ClickHouse函数 2.字符串函数

clickhouse

发布日期: 2021-08-13

1. 长度计算 length

-- 按照实际长度计算
SELECT length('hello world'), length('你好');
┌─length('hello world')─┬─length('你好')─┐
│                    11 │              6 │
└───────────────────────┴────────────────┘

-- lengthUTF8
SELECT lengthUTF8('hello world') ,lengthUTF8('你好');
┌─lengthUTF8('hello world')─┬─lengthUTF8('你好')─┐
│                        11 │                  2 │
└───────────────────────────┴────────────────────┘

2. isValidUTF8 检测 UTF8 编码

检查字符串是否为有效的UTF-8编码，是则返回1，否则返回0。

SELECT isValidUTF8('hello world'),isValidUTF8('你好');
┌─isValidUTF8('hello world')─┬─isValidUTF8('你好')─┐
│                          1 │                   1 │
└────────────────────────────┴─────────────────────┘

SELECT ;
SELECT toValidUTF8('\x61\xF0\x80\x80\x80b');

3. 为空判断 empty

判断字符串是否为空，空为1 ，不为空为0

select empty('hello world'),empty('');
┌─empty('hello world')─┬─empty('')─┐
│                    0 │         1 │
└──────────────────────┴───────────┘

4. 非空判断 notEmpty

判断字符串是否不为空，不为空 1，为空 0

select notEmpty('hello world'),notEmpty(''),notEmpty(NULL);
┌─notEmpty('hello world')─┬─notEmpty('')─┬─notEmpty(NULL)─┐
│                       1 │            0 │ ᴺᵁᴸᴸ           │
└─────────────────────────┴──────────────┴────────────────┘

5. 转小写 lower

字母全部小写

SELECT lower('hello WORLD'),lowerUTF8('hello WORLD');
┌─lower('hello WORLD')─┬─lowerUTF8('hello WORLD')─┐
│ hello world          │ hello world              │
└──────────────────────┴──────────────────────────┘

6. 转大写 upperUTF8

SELECT upper('hello WORLD'),upperUTF8('hello WORLD');
┌─upper('hello WORLD')─┬─upperUTF8('hello WORLD')─┐
│ HELLO WORLD          │ HELLO WORLD              │
└──────────────────────┴──────────────────────────┘

SELECT upper('abcd123--'),--字母全部大写（将字符串中的ASCII转换为大写。）
lowerUTF8('abcd123-/*\8asd-\\'), -- abcd123-/*8asd-\
upperUTF8('abcd123--'), -- ABCD123--

7. 字符反转 reverse

SELECT reverse('hello world'), reverseUTF8('hello world');
┌─reverse('hello world')─┬─reverseUTF8('hello world')─┐
│ dlrow olleh            │ dlrow olleh                │
└────────────────────────┴────────────────────────────┘

8. 字符串定义 format

SELECT format('{1} {0} {1}', 'World', 'Hello'); 
┌─format('{1} {0} {1}', 'World', 'Hello')─┐
│ Hello World Hello                       │
└─────────────────────────────────────────┘

SELECT format('{0} {0} {1} {1}', 'one', 'two'); 
┌─format('{0} {0} {1} {1}', 'one', 'two')─┐
│ one one two two                         │
└─────────────────────────────────────────┘

9. 字符串拼接 concat

SELECT concat('Hello',' ','World', '!');
┌─concat('Hello', ' ', 'World', '!')─┐
│ Hello World!                       │
└────────────────────────────────────┘

10. 字符串拼接 concatAssumeInjective

与concat相同，
区别在于，需要保证concat(s1, s2, s3) -> s4是单射的，它将用于GROUP BY 的优化。

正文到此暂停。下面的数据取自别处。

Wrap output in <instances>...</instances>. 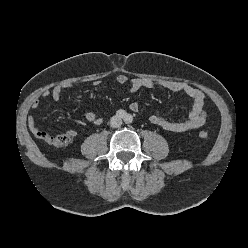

SELECT concatAssumeInjective('Hello',' ','World', '!');
┌─concatAssumeInjective('Hello', ' ', 'World', '!')─┐
│ Hello World!                                      │
└───────────────────────────────────────────────────┘

-- 用于 group by 优化
SELECT concat(key1, key2), sum(value) FROM key_val GROUP BY concatAssumeInjective(key1, key2);

11. 字符串拼接 appendTrailingCharIfAbsent

appendTrailingCharIfAbsent(str, c)
如果 ‘ str ‘ 字符串非空并且末尾不包含 ‘ c ‘ 字符，则将 ‘ c ‘ 字符附加到末尾。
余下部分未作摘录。